Il Gerewol*, incontro dei popoli nomadi, in cui trovano l’occasione ideale per celebrare nascite, trovare moglie, ricevere notizie. Nel corso dei festeggiamenti avviene una sorta di concorso di bellezza maschile (dove i ruoli sono invertiti rispetto a quelli occidentali) e tre delle donne più attraenti della tribù sono chiamate a giudicare il più bello, mentre gli uomini pretendenti si esibiscono in una danza Yake, muovendosi in cerchio ed esibendosi in base a determinati criteri: il portamento, la statura, il bianco degli occhi e dei denti, la voce.
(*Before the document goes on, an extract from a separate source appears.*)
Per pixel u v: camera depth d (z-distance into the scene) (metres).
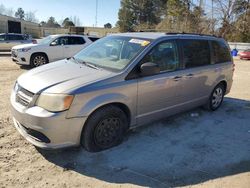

Per far risaltare questi elementi i Bororo si truccano con ocra ed adornano il capo con piume, mentre eseguono le danze tipiche della tradizione Fula. Alla fine viene eletto dalle donne il più bello, che sarà destinato a diventare il loro marito o il compagno di una notte.

Rilevante nel paese anche la presenza dei Tuareg (conosciuti come gli “uomini blu del deserto”), allevatori nomadi d’origine berbera che vivono al confine con il Mali e nella regione dell’Air e controllano diverse rotte commerciali attraverso le regioni del Sahara, cui si aggiungono una serie di gruppi minori – e sottogruppi – accomunati, al di là delle differenze linguistiche e culturali, dall’abilità di sopravvivere ai cambiamenti periodici cui la natura li espone da tempo immemorabile e che oggi, con il problema sempre più pressante della desertificazione, diventa l’unico mezzo per non soccombere.